((
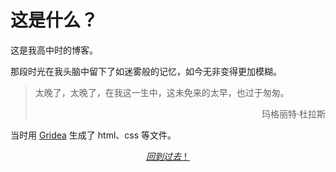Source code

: # 这是什么？

这是我高中时的博客。

那段时光在我头脑中留下了如迷雾般的记忆，如今无非变得更加模糊。

> 太晚了，太晚了，在我这一生中，这未免来的太早，也过于匆匆。
>
> <p align="right">玛格丽特·杜拉斯</p>

当时用 [Gridea](https://github.com/getgridea/gridea) 生成了 html、css 等文件。

[$$回到过去！$$](./oldindex.html)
))
ACTIVITY:
Reproduce the entry above line for line, keeping every character, symbol, and line break as it stands, and leave out the pictures.

WRITTEN REPLY:
Source code

: # 这是什么？

这是我高中时的博客。

那段时光在我头脑中留下了如迷雾般的记忆，如今无非变得更加模糊。

> 太晚了，太晚了，在我这一生中，这未免来的太早，也过于匆匆。
>
> <p align="right">玛格丽特·杜拉斯</p>

当时用 [Gridea](https://github.com/getgridea/gridea) 生成了 html、css 等文件。

[$$回到过去！$$](./oldindex.html)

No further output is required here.